As a user, I go to PH to check out new things. And I have stuck to most of the
apps which I liked on PH.

------
flaviocopes
Our free CMS [1] was featured on Product Hunt 1.5 years ago, after being
posted to Designer News by someone, and got #1.

We were not actively involved in the posting, but it had a fantastic effect on
our user base, we went from 1600 GitHub stars to 3k+ thanks to it (now we're
close to 6k), plus it allowed a snowball effect on Twitter and other websites,
that lasted for weeks.

The whole "happening" was described in [https://getgrav.org/blog/grav-
reaches-3000-github-stars](https://getgrav.org/blog/grav-reaches-3000-github-
stars)

I wouldn't know how to post it on PH myself and get a similar effect.
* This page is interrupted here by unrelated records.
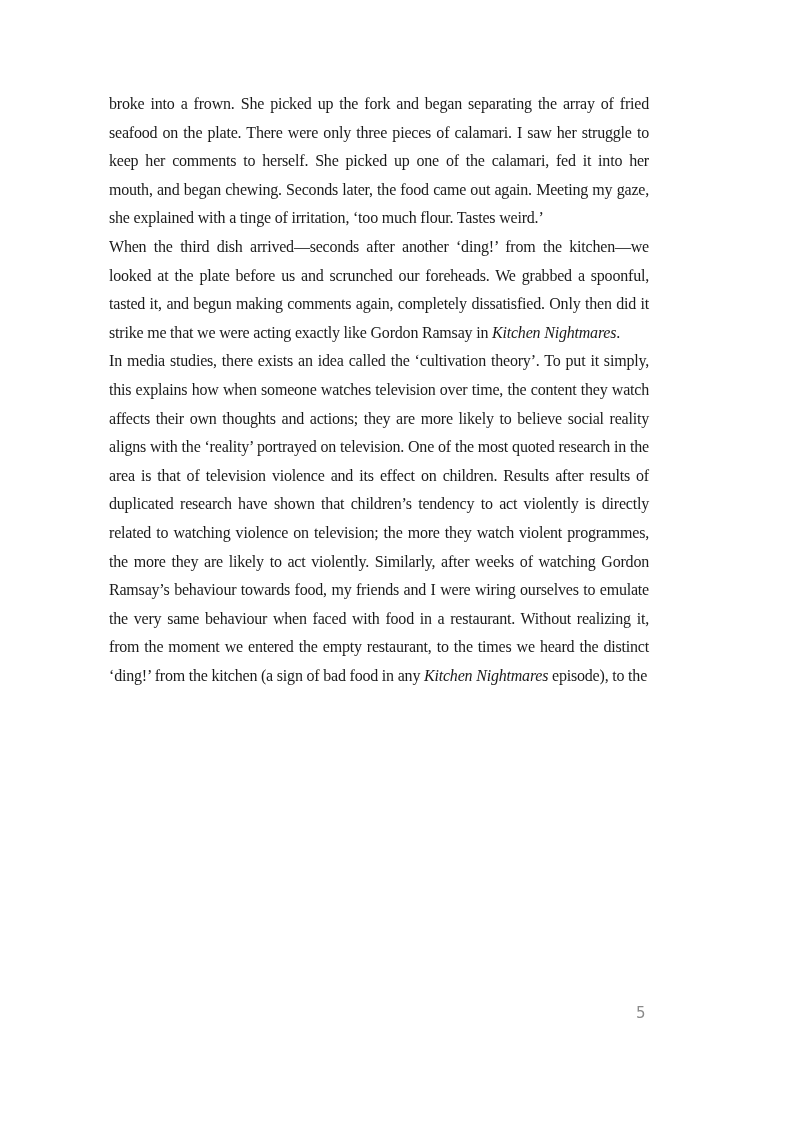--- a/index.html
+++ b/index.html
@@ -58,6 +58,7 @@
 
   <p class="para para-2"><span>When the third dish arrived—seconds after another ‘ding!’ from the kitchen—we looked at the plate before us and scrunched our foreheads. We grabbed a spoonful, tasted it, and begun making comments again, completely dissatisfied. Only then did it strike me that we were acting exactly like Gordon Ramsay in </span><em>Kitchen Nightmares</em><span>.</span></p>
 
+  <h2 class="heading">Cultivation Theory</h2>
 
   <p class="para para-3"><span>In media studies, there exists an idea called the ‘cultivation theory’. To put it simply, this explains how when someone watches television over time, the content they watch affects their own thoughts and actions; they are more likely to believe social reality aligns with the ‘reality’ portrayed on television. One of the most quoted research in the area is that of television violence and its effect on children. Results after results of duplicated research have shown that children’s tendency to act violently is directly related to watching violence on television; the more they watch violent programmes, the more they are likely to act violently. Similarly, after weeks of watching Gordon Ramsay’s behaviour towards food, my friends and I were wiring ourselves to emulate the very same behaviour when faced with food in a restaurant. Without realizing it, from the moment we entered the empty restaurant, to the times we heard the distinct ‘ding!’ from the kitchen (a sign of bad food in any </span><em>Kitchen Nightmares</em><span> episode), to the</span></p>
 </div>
The
product was discovered and featured by a prominent hunter that found it
interesting / worth featuring, and had success thanks to that.

------
pryelluw
1\. Make a list of PH users.

2\. Find them on Twitter.

3\. Talk to them and introduce the product.

4\. Work out a deal so they post your product.

Yes, you might have to pay them because some users will carry a lot of weight
in the community and influence the result of the post. The more influence they
have the more money you will have to pay.

Note:

I dont know if this violates the terms of PH. Check before doing it.

------
eliaspro
Our product was recently submitted to PH by someone unrelated by us and
upvoted quite well but it didn't have any measurable impact. I don't feel like
its worth putting much effort into getting your product featured there.